Zacks Equity Research
·3 mins read

All investors love getting big returns from their portfolio, whether it's through stocks, bonds, ETFs, or other types of securities. But for income investors, generating consistent cash flow from each of your liquid investments is your primary focus.

While cash flow can come from bond interest or interest from other types of investments, income investors hone in on dividends. A dividend is that coveted distribution of a company's earnings paid out to shareholders, and investors often view it by its dividend yield, a metric that measures the dividend as a percent of the current stock price. Many academic studies show that dividends make up large portions of long-term returns, and in many cases, dividend contributions surpass one-third of total returns.

Douglas Emmett in Focus

Headquartered in Santa Monica, Douglas Emmett (DEI) is a Finance stock that has seen a price change of -10.73% so far this year. The real estate investment trust is paying out a dividend of $0.28 per share at the moment, with a dividend yield of 2.86% compared to the REIT and Equity Trust - Other industry's yield of 3.99% and the S&P 500's yield of 2.02%.

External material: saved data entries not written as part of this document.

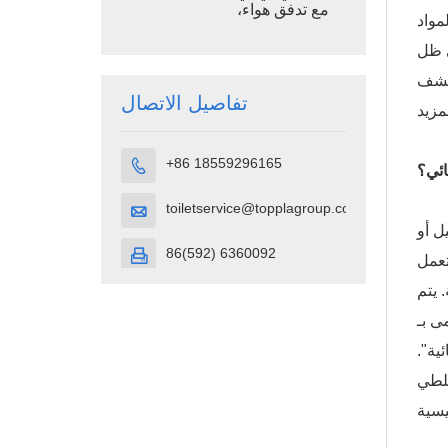
مع تدفق هواء،
مواد
حجرة مرحاض
محمولة مصنوعة
ي ظل
من بلاستيك
كتشف
البولي إيثيلين
عالي الكثافة
تفاصيل الاتصال
+86 18559296165

ائي؟
toiletservice@topplagroup.com

ل أو
86(592) 6360092

تعمل
 يتم
جودة على متن
ية".
للطي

In terms of dividend growth, the company's current annualized dividend of $1.12 is up 5.7% from last year. Over the last 5 years, Douglas Emmett has increased its dividend 5 times on a year-over-year basis for an average annual increase of 5.89%. Future dividend growth will depend on earnings growth as well as payout ratio, which is the proportion of a company's annual earnings per share that it pays out as a dividend. Douglas Emmett's current payout ratio is 53%, meaning it paid out 53% of its trailing 12-month EPS as dividend.

Looking at this fiscal year, DEI expects solid earnings growth. The Zacks Consensus Estimate for 2020 is $2.26 per share, representing a year-over-year earnings growth rate of 7.62%.

Bottom Line

From greatly improving stock investing profits and reducing overall portfolio risk to providing tax advantages, investors like dividends for a variety of different reasons. However, not all companies offer a quarterly payout.

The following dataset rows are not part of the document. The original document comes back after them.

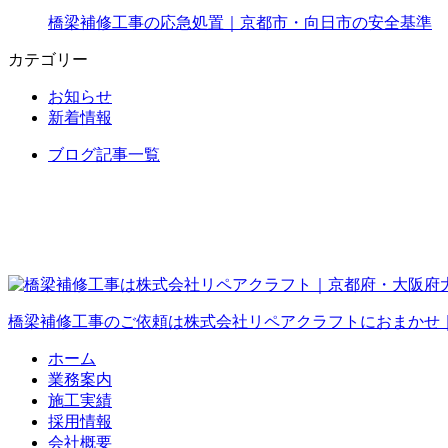
橋梁補修工事の応急処置｜京都市・向日市の安全基準
カテゴリー
お知らせ
新着情報
ブログ記事一覧
橋梁補修工事のご依頼は株式会社リペアクラフトにおまかせ
ホーム
業務案内
施工実績
採用情報
会社概要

For instance, it's a rare occurrence when a tech start-up or big growth business offers their shareholders a dividend. It's more common to see larger companies with more established profits give out dividends. Income investors must be conscious of the fact that high-yielding stocks tend to struggle during periods of rising interest rates. With that in mind, DEI is a compelling investment opportunity. Not only is it a strong dividend play, but the stock currently sits at a Zacks Rank of 3 (Hold).